*EXERCISE AIM:* Report the count of lines below in which the string "primitives" occurs; include nothing else.

[Opening GIVEN RECORDS section]

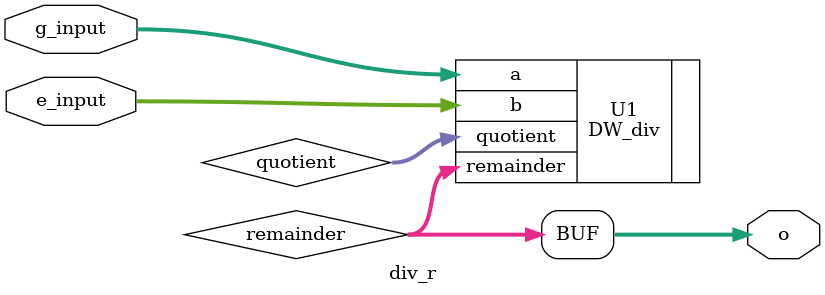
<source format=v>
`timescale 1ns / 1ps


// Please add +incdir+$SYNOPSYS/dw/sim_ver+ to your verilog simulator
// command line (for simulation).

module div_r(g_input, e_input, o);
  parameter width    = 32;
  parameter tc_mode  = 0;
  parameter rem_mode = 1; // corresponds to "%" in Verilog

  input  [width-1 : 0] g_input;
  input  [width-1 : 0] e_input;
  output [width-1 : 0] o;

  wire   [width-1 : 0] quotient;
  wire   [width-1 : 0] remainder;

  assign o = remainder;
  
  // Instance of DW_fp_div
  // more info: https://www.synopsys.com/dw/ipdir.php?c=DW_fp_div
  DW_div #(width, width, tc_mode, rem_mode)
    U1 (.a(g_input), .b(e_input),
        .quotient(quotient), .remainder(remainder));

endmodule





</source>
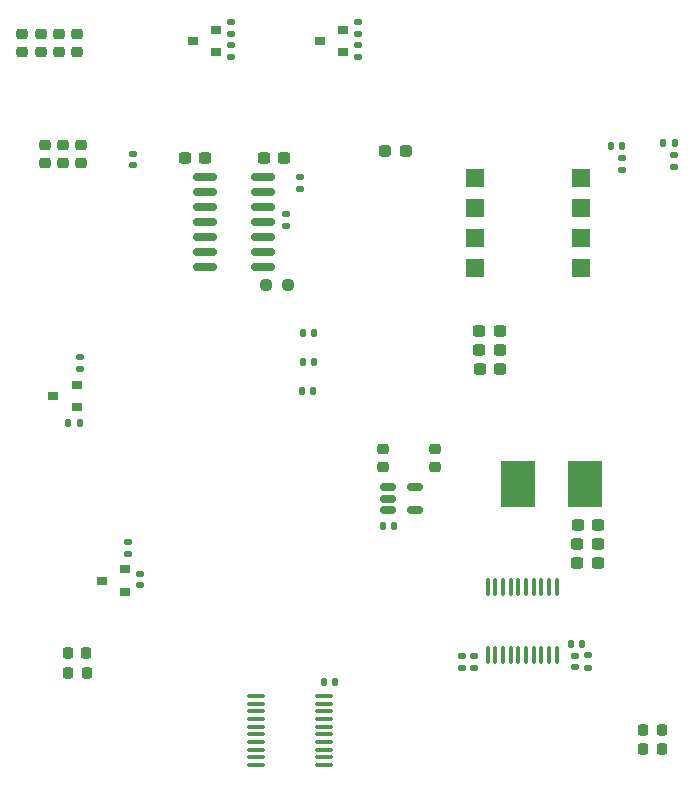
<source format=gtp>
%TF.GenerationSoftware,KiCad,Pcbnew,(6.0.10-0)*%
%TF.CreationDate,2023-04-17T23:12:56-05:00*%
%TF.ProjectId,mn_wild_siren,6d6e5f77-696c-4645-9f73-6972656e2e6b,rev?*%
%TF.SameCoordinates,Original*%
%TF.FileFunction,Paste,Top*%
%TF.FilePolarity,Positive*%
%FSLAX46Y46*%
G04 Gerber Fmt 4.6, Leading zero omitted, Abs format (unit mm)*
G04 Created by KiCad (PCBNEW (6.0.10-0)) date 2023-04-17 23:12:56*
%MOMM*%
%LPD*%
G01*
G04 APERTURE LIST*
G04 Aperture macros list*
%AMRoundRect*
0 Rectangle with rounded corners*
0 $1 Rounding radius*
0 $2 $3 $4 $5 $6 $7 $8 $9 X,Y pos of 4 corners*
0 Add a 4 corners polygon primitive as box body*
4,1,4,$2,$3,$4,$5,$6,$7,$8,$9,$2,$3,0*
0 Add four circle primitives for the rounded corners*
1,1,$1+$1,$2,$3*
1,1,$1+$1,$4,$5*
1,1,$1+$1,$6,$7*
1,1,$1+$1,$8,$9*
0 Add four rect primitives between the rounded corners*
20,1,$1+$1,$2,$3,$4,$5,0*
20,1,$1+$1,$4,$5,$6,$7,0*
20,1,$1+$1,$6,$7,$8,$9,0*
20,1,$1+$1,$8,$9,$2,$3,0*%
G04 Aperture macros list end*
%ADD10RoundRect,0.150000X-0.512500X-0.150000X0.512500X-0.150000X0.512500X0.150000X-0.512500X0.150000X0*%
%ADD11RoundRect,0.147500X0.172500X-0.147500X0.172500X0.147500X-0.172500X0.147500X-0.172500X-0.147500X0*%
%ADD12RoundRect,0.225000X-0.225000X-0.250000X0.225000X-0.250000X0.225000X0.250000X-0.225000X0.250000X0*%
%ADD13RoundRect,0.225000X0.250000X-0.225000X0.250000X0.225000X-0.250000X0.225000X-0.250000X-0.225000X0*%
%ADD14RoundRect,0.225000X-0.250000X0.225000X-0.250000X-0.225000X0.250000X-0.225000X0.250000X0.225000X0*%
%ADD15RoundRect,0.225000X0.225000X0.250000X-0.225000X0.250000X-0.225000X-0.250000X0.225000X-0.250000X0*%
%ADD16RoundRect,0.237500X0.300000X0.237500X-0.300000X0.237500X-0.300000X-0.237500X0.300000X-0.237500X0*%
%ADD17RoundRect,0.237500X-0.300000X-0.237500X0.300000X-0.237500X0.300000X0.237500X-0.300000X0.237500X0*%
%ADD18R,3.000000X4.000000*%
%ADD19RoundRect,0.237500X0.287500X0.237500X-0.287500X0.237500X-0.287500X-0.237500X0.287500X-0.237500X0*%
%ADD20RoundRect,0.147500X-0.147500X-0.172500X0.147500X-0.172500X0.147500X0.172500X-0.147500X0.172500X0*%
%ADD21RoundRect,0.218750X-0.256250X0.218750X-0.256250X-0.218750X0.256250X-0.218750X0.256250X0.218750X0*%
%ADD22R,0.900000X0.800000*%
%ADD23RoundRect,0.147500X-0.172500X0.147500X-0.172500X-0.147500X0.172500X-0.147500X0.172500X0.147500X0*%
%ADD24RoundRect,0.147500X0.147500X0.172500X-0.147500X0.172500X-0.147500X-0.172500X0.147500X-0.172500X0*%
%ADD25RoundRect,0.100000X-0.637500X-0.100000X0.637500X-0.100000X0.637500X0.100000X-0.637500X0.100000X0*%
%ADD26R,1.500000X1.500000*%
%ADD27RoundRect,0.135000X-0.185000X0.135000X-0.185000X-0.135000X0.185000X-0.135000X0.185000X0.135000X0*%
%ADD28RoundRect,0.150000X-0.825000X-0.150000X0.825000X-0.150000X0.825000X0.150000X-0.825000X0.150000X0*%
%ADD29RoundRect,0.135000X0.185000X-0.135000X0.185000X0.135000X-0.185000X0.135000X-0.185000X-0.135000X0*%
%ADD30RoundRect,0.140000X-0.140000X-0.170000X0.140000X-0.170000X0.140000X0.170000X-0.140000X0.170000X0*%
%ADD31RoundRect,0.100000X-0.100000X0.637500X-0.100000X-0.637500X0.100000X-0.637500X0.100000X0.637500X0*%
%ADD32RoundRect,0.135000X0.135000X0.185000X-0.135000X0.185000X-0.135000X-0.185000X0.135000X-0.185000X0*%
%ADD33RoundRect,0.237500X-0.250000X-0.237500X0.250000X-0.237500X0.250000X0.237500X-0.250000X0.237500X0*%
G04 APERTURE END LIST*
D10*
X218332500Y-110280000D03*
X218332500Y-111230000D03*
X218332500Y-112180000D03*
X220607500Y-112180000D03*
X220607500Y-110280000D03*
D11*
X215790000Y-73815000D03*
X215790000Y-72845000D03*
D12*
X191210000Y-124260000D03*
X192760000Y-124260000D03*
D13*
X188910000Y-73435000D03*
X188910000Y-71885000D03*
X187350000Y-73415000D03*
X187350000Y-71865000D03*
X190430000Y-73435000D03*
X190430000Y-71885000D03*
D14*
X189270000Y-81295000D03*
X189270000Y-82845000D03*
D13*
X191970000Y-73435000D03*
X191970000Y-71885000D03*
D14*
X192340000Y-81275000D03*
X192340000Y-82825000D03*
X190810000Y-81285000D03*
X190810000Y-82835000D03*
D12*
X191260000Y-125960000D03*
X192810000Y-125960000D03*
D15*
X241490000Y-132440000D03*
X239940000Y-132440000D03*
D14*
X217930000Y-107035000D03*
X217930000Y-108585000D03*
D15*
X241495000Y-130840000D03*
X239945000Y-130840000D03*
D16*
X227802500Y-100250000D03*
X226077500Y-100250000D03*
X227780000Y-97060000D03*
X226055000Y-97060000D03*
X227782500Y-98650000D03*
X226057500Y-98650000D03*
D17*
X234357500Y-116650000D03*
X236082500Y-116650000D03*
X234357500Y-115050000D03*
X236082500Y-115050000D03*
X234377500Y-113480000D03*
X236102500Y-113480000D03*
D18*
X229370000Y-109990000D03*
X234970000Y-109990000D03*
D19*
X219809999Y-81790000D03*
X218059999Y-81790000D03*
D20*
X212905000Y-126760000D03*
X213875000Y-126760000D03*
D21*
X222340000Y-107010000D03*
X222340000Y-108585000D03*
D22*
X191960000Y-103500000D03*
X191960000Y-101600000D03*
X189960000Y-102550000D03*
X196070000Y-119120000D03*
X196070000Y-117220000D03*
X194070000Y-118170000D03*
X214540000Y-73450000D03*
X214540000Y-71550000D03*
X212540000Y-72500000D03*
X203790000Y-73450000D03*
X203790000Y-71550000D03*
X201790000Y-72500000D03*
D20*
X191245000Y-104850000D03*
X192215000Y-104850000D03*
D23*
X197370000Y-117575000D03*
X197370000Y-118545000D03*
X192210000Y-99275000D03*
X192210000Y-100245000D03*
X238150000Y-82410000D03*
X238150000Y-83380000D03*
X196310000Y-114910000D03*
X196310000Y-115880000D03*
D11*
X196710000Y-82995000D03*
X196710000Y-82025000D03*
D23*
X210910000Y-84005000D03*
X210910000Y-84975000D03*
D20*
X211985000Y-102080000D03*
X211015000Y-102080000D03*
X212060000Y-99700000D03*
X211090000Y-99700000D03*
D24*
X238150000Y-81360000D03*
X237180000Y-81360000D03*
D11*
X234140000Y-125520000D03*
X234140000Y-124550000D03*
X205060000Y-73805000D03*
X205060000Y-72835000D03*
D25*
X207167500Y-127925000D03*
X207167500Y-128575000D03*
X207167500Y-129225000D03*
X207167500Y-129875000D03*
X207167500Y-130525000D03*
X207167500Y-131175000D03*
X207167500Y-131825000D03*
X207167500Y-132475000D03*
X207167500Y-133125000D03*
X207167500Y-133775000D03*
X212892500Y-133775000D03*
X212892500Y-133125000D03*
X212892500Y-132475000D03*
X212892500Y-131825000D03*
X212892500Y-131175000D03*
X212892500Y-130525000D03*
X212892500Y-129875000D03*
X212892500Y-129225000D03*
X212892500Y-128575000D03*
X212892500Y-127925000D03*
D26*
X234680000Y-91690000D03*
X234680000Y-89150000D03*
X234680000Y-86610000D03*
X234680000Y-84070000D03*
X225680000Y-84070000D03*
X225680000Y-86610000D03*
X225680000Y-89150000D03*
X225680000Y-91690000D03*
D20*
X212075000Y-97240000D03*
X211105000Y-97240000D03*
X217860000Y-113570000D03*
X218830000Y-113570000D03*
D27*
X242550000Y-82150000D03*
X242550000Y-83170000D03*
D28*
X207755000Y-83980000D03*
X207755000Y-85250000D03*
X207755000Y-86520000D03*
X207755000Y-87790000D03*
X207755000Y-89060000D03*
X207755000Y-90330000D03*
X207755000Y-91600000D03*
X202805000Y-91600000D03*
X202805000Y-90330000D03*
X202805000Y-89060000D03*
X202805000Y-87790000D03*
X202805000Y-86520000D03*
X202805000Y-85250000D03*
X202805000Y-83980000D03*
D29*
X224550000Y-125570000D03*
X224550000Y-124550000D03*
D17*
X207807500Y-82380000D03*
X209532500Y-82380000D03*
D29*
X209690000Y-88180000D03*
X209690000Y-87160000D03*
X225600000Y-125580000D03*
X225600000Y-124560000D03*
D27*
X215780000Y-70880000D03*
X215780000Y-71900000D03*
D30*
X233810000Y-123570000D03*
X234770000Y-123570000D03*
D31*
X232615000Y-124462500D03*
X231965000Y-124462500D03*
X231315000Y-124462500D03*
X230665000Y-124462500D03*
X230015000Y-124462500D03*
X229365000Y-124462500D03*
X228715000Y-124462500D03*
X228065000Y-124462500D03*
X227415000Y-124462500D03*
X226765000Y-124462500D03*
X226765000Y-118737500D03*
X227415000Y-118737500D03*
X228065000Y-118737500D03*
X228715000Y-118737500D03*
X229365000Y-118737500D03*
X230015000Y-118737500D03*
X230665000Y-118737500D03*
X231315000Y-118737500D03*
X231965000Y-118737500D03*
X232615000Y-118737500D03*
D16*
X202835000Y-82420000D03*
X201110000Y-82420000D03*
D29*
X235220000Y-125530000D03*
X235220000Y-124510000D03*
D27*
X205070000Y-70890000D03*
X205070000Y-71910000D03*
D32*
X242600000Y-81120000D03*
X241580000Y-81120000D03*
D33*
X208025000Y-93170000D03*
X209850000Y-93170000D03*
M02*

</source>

[Closing GIVEN RECORDS section]

*OUTPUT OF THE TASK:* 2